手弁当パラドックス

てべんとう【手弁当】:自身で弁当を持参すること。また、弁当代を自弁すること。また、報酬を当てにせず奉仕すること。手弁。「―で選挙の応援をする」(広辞苑第6版)


NPO活動の界隈では、「手弁当でやっている」と聞くことが多い。 「手弁当」は、広辞苑では「報酬を当てにせずに奉仕すること」となっているが、実際は、当てにしていても無報酬だったり、低賃金だったり、サービス残業だったりするということも多い。
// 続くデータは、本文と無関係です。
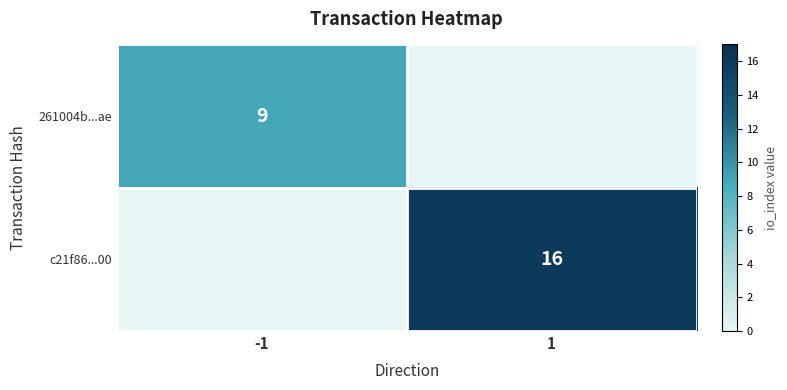

The 261004b...ae series shows 6 at -1. True or false?

False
なぜ、そうなるのかと言えば、市場サービスでも行政サービスでも届かないような領域の活動を、市民が自分たちの力でなんとかしようとしているからだろう。

お金や制度でドライに割りきってしまうのでは、成り立たない領域がある。しかし、それを手弁当で成り立たせようとすると、無報酬や低賃金労働が常態化し、いわゆる「やりがい搾取」になってしまう。また、活動をするには、家賃や光熱費など人件費以外にもコストがかかり、その費用は市場に払っている。収入は不安定にもかかわらず、支出は確実に出ていく。調整弁とできるのは人件費しかない。そういうことが多いように思う。

手弁当の活動は、常に矛盾に引き裂かれている。その矛盾を自分にしわ寄せすることで、なんとかやっている。結果、活動の理念に反して、肝心の活動する人自身が疲弊してしまうということも多い。それでも活動を続けることができる人というのは、その矛盾を抱え続けられるだけのタフさがあるか、それだけのサポートを得られる人にかぎられてしまう。

また、手弁当であるがゆえに陥りやすい問題もある。手弁当でやっていると、どうしても「こんなに一生懸命、手弁当でやっているのに」という気持ちになってしまう。そこで、相手(あるいは仲間)が思うように動かなかったり、うまくいかないことがあると、相手への思いが反転して、憎悪のような気持ちが生じてしまう。ややもすれば、それはハラスメントにつながってしまうだろう。

あるいは、費用が安かったり無償だったりすると、利用する側は、活動の理念にまで共感しているわけではなく、たんに安いサービスとして利用していることもある。そうであってもかまわないのだが、活動をしている側からすると、たんに安く利用されているだけという気持ちも生まれてしまう。活動する側が「ともに活動をつくりたい」と思っていても、利用する側からすると、それはひとつの道具でしかないということもある。

理想的には、手弁当の活動は、お金を払って消費するだけのサービスとはちがって、ともに考え合い、対話し、そこから活動を生み出していくものでありたい。しかし、理念を徹底しようとすれば先鋭化し、ややもすればカルトになってしまう。あるいは、理念には共感しても、「当事者」には、ともに活動していくだけの余力がない場合もある。

さらに言えば、手弁当の活動の世話になるというのは、それを利用する側に、負債感を与えてしまうこともある。対価をきちんと払っている場合には、そこで決済されるはずのものが、無償だったり、手弁当でまかなわれている場合は、関係が非対称になってしまう。意図はしていなくとも、そこに独特の力関係が発生してしまう。これも、ややもすればハラスメントの温床となってしまう。

手弁当の世界はパラドックスに満ちている。だからダメだと言いたいのではない。矛盾があるのは、ある意味当然で、だからこそ考えることもたくさんあるし、そこで生まれるものもあるのだと思う。ただ、そこで生じていることに対して、「正しい活動をしているのだから」と、その矛盾を抑圧するようなことは、してはならないのだと思う。そして、矛盾が顕在化したときには、真摯にそれを受けとめ、外に開いて考えていくことが必要なのだと思う。

また、こうしたどろどろの矛盾に対して、上空からながめるような乾いた批判はむなしい。なぜなら、手弁当の活動にある矛盾は、多かれ少なかれ、誰しもの足下の問題でもあるからだ。NPOなどでなくとも、職場や家族のなかで、お金や制度で割りきれない領域はかならずあって、それゆえの矛盾はあるものだろう。自分の足下をさておいて、他人事のように批判することはできないのではないか。手弁当パラドックスは、自分の足下からこそ、考えていく必要がある。

深く自戒を込めつつ、そう言いたい。